Par ailleurs, M. Gagné rappelle que les villes sont de plus en plus contraignantes sur les modèles de maison par souci d'uniformité. Dans les nouveaux quartiers résidentiels, les demeures doivent en effet répondre à certains critères spécifiques.

Pour pouvoir réaliser un projet «moins orthodoxe», M. Lortie indique qu'il faut souvent construire sur un terrain enclavé ou bien démolir et rebâtir dans une zone plus souple. C'est ce qu'a fait une de ses clientes, Marie-Claude Rhéaume. «On était à bout des maisons victoriennes», lance-t-elle.
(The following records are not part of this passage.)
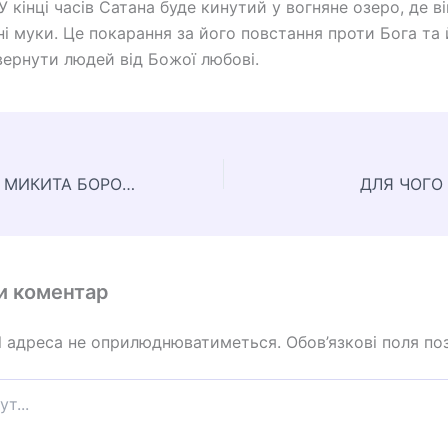
У кінці часів Сатана буде кинутий у вогняне озеро, де ві
чні муки. Це покарання за його повстання проти Бога та
вернути людей від Божої любові.
З ЧИМ ВИЙШОВ МИКИТА БОРОТИСЯ ІЗ ЗМІЄМ
ДЛЯ ЧОГО
и коментар
l адреса не оприлюднюватиметься.
Обов’язкові поля по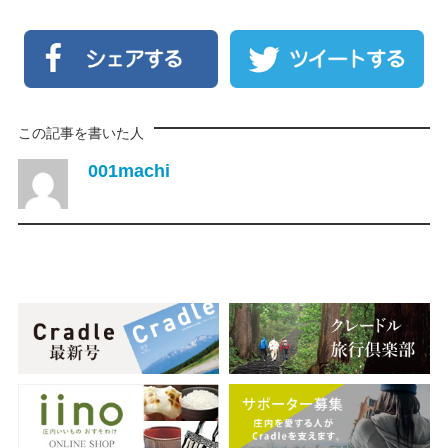
この記事を書いた人
001machi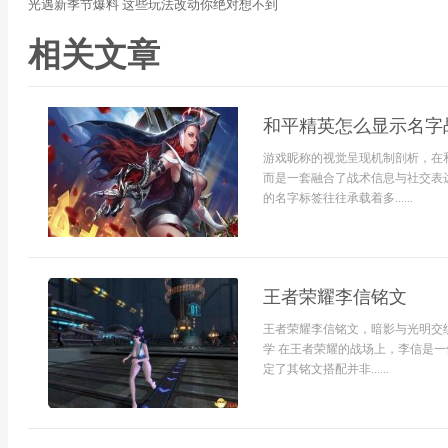
光遇新季节爆料 这些玩法改动你绝对想不到
相关文章
和平精英怎么显示名字
游戏昵称的视觉呈现机制剖析，在
而是一套融合了战术信息与社交表
的名字标签往往承载着多......
王者荣耀李信铭文
王者荣耀李信铭文，暗影与光明交
学 在王者荣耀的战场上，李信是
定了其铭文搭配并非......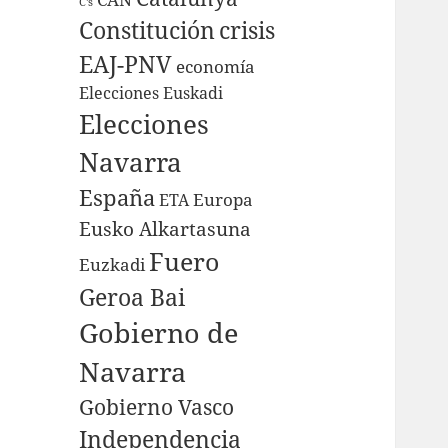
C's
Constitución
crisis
EAJ-PNV
economía
Elecciones Euskadi
Elecciones
Navarra
España
Europa
ETA
Eusko Alkartasuna
Fuero
Euzkadi
Geroa Bai
Gobierno de
Navarra
Gobierno Vasco
Independencia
La famille, qui a beaucoup voyagé et puisé plein d'idées à l'étranger, a décidé de se faire construire une maison cubique sur un reste de lot très étroit, à Sillery.

Cette résidence hors normes, «qui a fait sacrer tous les corps de métier qui y sont passés», souligne Mme Rhéaume, s'intègre pourtant très bien au milieu. L'architecte qui l'a conçue, France Laberge, explique que dans les années 30 et 40, en plein mouvement moderne, l'architecte suisse Robert Blatter a instauré ce type de construction plus épurée, plus abstraite dans la haute ville de Québec.

Et la revente?

Pour plusieurs experts interrogés, si la maison est différente mais bien intégrée au milieu environnant, la revente sera facilitée. Car l'audace et la rareté en architecture résidentielle ne semblent pas synonymes de rentabilité.

André Gagné donne l'exemple d'un couple d'architectes qui a mis trois ans à vendre sa demeure, une création avec formes différentes, murs à angles inversés, toit plat. «Aujourd'hui, les gens investissent dans l'immobilier. Si on veut revendre facilement, il ne faut pas s'énerver et vaut mieux rester classique», juge-t-il.

Mme Rhéaume n'est pourtant pas inquiète et croit qu'il y a un marché pour les maisons hors standards. Mme Laberge identifie ces acheteurs comme des gens «à l'affût des valeurs urbaines, modernes dans leur mode de vie, qui ont souvent voyagé». «Ce n'est surtout pas une question d'âge», précise-t-elle.

«Plus personne n'achète une maison pour les 20 prochaines années. On peut donc se payer une folie de 10 ans», avance pour sa part Suzanne Bergeron.

Autre mentalité

Pour changer les mentalités et détrôner un peu le cottage, il faudra du temps, analyse Guy Simard, conseiller technique en bâtiment pour l'APCHQ, région de Québec. Selon lui, une plus grande collaboration entre les constructeurs et les concepteurs qui sortent de l'école stimulerait une offre et une demande de maisons plus audacieuses.

L'APCHQ et l'École d'architecture de l'Université Laval travaillent d'ailleurs à tisser davantage ces liens entre la création et l'industrie. «Il faut bien commencer quelque part», glisse M. Simard.